For as long as I can remember, I looked upon d’Yquem as strictly a desert wine. My stereotype was broken when I was doing research for this article. I found out that the wine is an excellent accompaniment to some dinner preparations such as roasted fowl and duck. You can follow this up with your cheese course, but make sure that Blue Cheese, (”Bleu” if you prefer) is included.

Let’s go back to the time when the Classification of 1855 was established. The committee that Napoleon appointed thoroughly investigated the wines from the Sauternes, Gironde region in the southern part of the Bordeaux vineyards known as Graves. They evaluated several wines from this district and came to the conclusion that d’Yquem was in a class by itself. The wine was immediately designated as a PREMIER CRU SUPERIOR (Superior First Growth).

Why was the committee even in this area? The answer is that they knew that Semillon and Sauvignon Blanc grapes were grown in the Sauternes. Combine that with the knowledge that those species of grapes from the area were susceptible to the condition called “noble rot.” Botrytis cinerea is a beneficial fungus that’s necessary to produce many of the world’s great sweet wines. When the mold attacks the grapes it turns the them gray in color. The mold is now living in the skin and using up a significant amount of available water. This concentrates the sugar, flavor, and acid of juice that remains so that a complex wine of exceptional sweetness can develop. All of this sounds pretty yucky, but it takes place behind the scenes and the end result is a bottle of wine that will set you back more than a week’s pay.

Ownership of Chateau d’Yquem is now in the control of the luxury goods giant LVMH Moet Hennessey-Louis Vuitton. Two hundred fifty acres of the available 310 acres are under vine. The vines consist of 80% Semillon and 20% Sauvignon Blanc. Harvesting is carefully timed and, on average, six passes are made to hand select the botrytized grapes. Very tedious work indeed! This work will result, in a good year, in approximately 100,000 bottles (that is bottles, not cases) or $10,000,000 in sales. The average year will yield only 65,000 bottles.

D’Yquem is a wine of limited appeal. Those that like an ultra-sweet wine will appreciate it and spend the money for it. Those folks who do like the wine, if they research it, will find that the staff at d’Yquem is as particular about quality as any staff could be. Imagine declaring an entire crop not worthy of the d’Yquem name and selling it anonymously on the open market. This has actually happened ten times since 1910.

Chateaux d’Yquem is available in Lowcountry stores that retail fine wines. Make sure that your debit card has a good slug of cash remaining.

It was a very enjoyable experience to report on these last six wines.

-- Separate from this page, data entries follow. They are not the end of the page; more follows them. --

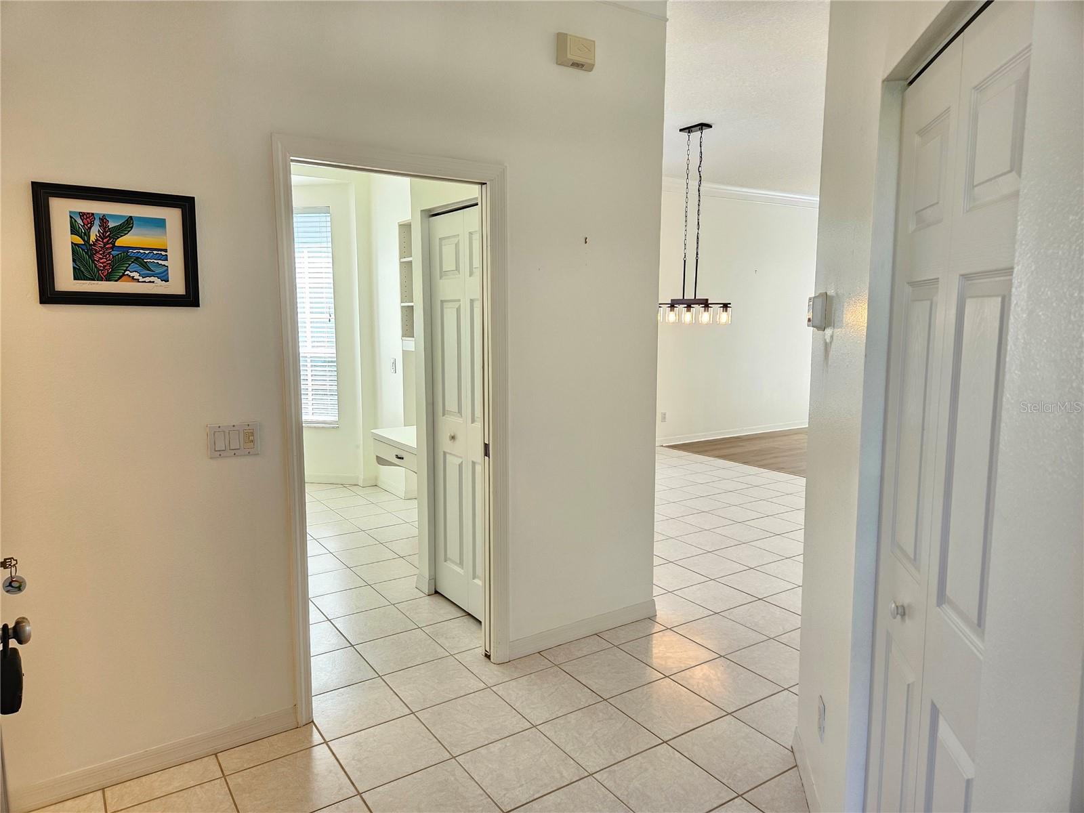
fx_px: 720
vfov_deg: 58.9
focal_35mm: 23
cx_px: 542
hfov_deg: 73.9
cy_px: 406
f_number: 1.8
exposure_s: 1/120
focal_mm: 5.4
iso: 125
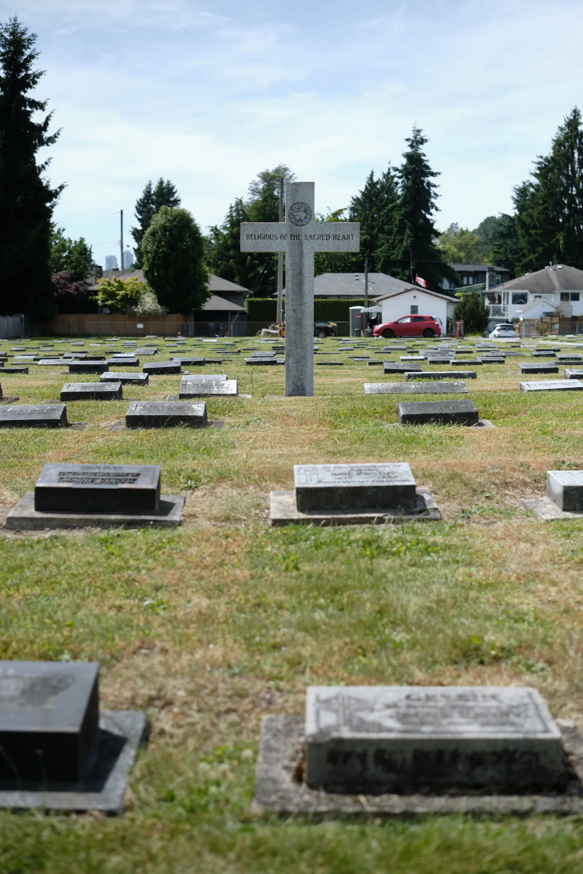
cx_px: 292
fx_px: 1214
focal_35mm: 50
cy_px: 437
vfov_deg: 39.6
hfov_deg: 27.0
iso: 160
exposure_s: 1/8000
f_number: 2.2
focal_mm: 33
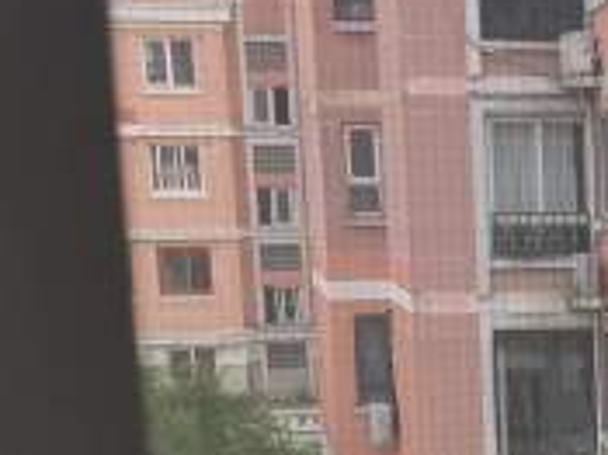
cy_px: 688
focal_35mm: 119
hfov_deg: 15.7
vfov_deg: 11.9
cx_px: 799
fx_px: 2089
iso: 50
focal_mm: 5.58
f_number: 1.8
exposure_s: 1/158
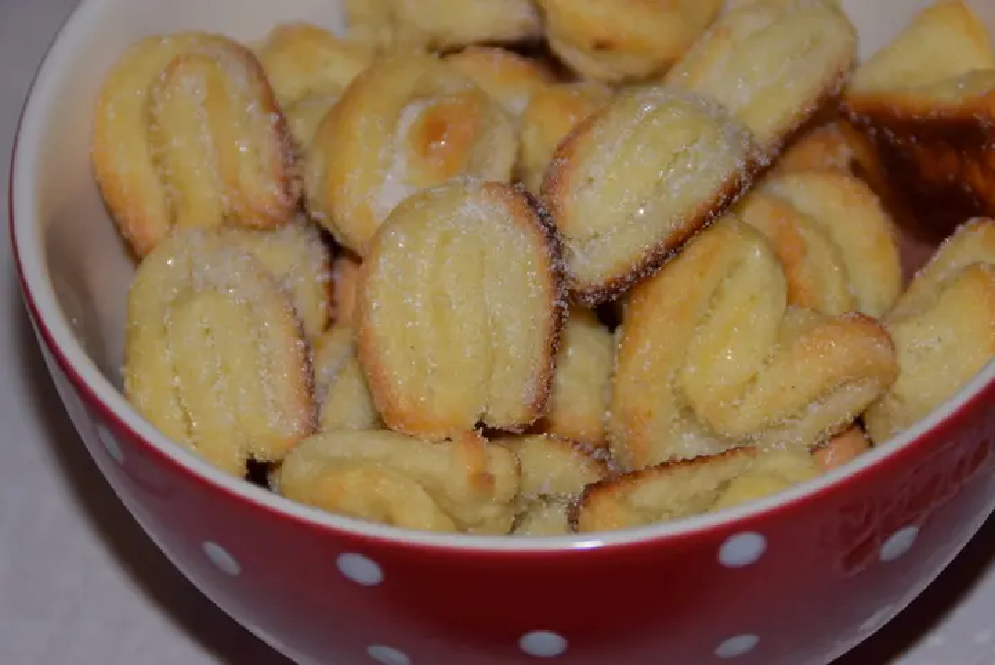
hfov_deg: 12.2
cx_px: 498
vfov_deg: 8.2
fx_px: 4646
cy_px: 332
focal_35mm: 168
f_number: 6
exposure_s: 1/60
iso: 100
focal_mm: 112
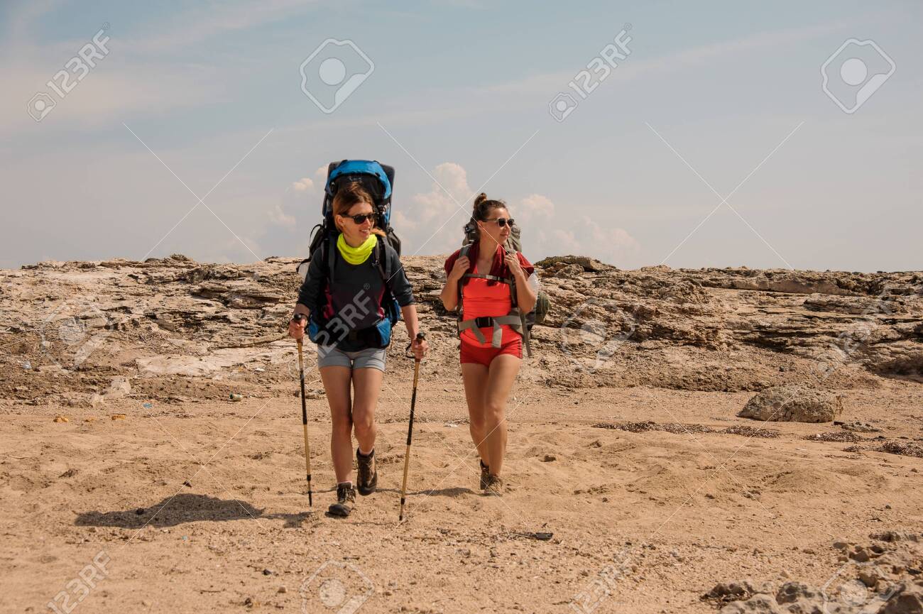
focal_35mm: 68
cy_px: 307
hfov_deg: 29.7
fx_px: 1742
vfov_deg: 20.0
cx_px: 462
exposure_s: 1/1000
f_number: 8
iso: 200
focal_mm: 68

At the same time, I was also struck with an idea. What if someone wanted to get started with wines, but did not know where to start. Tasting would be the best place to start. However, there is some reading involved and here is where my idea comes into play. Combine the Classification of 1855 and the Wine Spectator Magazine issue that comes out once each year on the top 100 wines. Why? Because a great deal of the work has been done for the novice. The 1855 Classification presents 62 wines from the Bordeaux region in a very orderly way. The Wine Spectator presents 100 wines from around the world in their very orderly way. The list of 100 wines that we see from the Spectator Magazine is the result of over 19000 wines that have been tasted blind, from the very unfamiliar to the most famous vineyards. It takes a full year of tasting and evaluation to get from 19000 to 100. These two lists provide the novice with a terrific reference.


Here is how I got started. I was coached by a taskmaster who made me do several chores. I was to taste until I could not taste anymore and then I was to keep tasting. I was to put together a good list of reference books including, at a minimum, Hugh Johnson’s World Atlas of Wine, A Glossary of wine terms, a book on wine and food matching and Karen MacNeil’s Wine Bible. I was to become familiar with three favorite wine and spirit stores and what they carry. It worked because I enjoyed doing it. All of the basic steps that Bob had me do led to a large book collection, a small but respectable wine collection, and a boatload of friends.

May I take this opportunity to wish all of our readers a Very Merry Christmas and New Year filled with lots of Good Health and Good Wines.